The convention began Wednesday with pre-convention workshops, with sessions beginning Thursday morning. I, however, did not arrive until Thursday afternoon, just in time to make it for the last session of the day.
I had hoped to attend one of Thursday's featured session, "Gateways to Leadership: A Reflective Roundtable on Opportunities Within NCTE and CCCC," a session designed "to help conferece attendees think about ways in which they might seek out and occupy small or large leadership roles," but the session was double booked, and no one quite seemed to know how to resolve it - and the group kept up and walking off, without making general announcements, so I gave up trying to figure out where they might be headed.

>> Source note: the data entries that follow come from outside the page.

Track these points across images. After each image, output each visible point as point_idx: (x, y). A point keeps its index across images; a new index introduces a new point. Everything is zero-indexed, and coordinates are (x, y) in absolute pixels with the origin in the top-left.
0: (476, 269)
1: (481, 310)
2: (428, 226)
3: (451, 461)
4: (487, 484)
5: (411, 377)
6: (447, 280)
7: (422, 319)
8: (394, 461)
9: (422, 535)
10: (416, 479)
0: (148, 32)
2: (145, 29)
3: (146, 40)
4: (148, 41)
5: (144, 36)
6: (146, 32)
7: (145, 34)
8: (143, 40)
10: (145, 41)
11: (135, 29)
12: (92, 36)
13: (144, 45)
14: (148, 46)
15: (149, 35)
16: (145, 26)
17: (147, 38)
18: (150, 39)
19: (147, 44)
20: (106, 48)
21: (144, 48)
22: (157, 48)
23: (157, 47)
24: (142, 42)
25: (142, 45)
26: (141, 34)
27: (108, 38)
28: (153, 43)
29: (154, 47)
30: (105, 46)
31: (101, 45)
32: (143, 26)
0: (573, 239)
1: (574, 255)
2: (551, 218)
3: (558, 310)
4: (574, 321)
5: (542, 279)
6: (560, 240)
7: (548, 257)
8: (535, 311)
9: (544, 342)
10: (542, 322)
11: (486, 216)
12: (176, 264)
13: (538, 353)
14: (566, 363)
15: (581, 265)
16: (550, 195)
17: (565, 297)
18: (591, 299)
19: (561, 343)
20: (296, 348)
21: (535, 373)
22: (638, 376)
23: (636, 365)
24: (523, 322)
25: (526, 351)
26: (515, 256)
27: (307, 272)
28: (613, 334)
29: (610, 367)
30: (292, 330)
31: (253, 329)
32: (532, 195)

Instead, I randomly wandered into what turned out to be an interesting session: "Online Instruction: Teachers, Assessment, and The Writing Center." I missed part of the first presentation, the result of which led to my missing his key points, but the other two speakers had some interesting points. Nanelle Norcross of Western Illinois University spoke of the benefits of serving contemporary students in the online writing center, opining that the availability of online tutoring sources and resources allowed for students to develop and strenghten different skills. Furthermore, the availability of online tutoring, and well-trained tutors, reached another segment of students who might not otherwise have persused help. And Tim Jensen of Ohio State had used online surveys extensively in his composition courses, namely as a means to get his students more involved and have them take more ownership for their learning, thereby creating a more collaborative learning environment within his classes.